**Task:** Could you please reproduce all the records below exactly, leaving out the images?

**The input:**
►

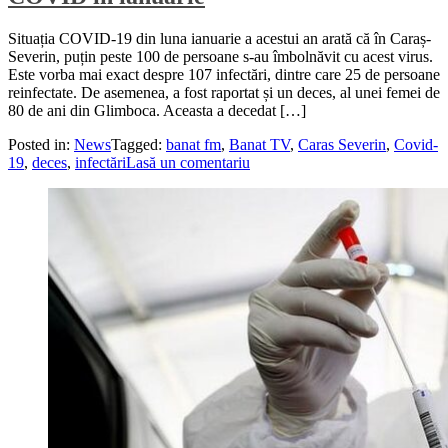
Situația COVID-19 din luna ianuarie a acestui an arată că în Caraș-
Severin, puțin peste 100 de persoane s-au îmbolnăvit cu acest virus.
Este vorba mai exact despre 107 infectări, dintre care 25 de persoane
reinfectate. De asemenea, a fost raportat și un deces, al unei femei de
80 de ani din Glimboca. Aceasta a decedat […]
Posted in:
News
Tagged:
banat fm
,
Banat TV
,
Caras Severin
,
Covid-
19
,
deces
,
infectări
Lasă un comentariu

◄

**Result for this task:**
Situația COVID-19 din luna ianuarie a acestui an arată că în Caraș-
Severin, puțin peste 100 de persoane s-au îmbolnăvit cu acest virus.
Este vorba mai exact despre 107 infectări, dintre care 25 de persoane
reinfectate. De asemenea, a fost raportat și un deces, al unei femei de
80 de ani din Glimboca. Aceasta a decedat […]
Posted in:
News
Tagged:
banat fm
,
Banat TV
,
Caras Severin
,
Covid-
19
,
deces
,
infectări
Lasă un comentariu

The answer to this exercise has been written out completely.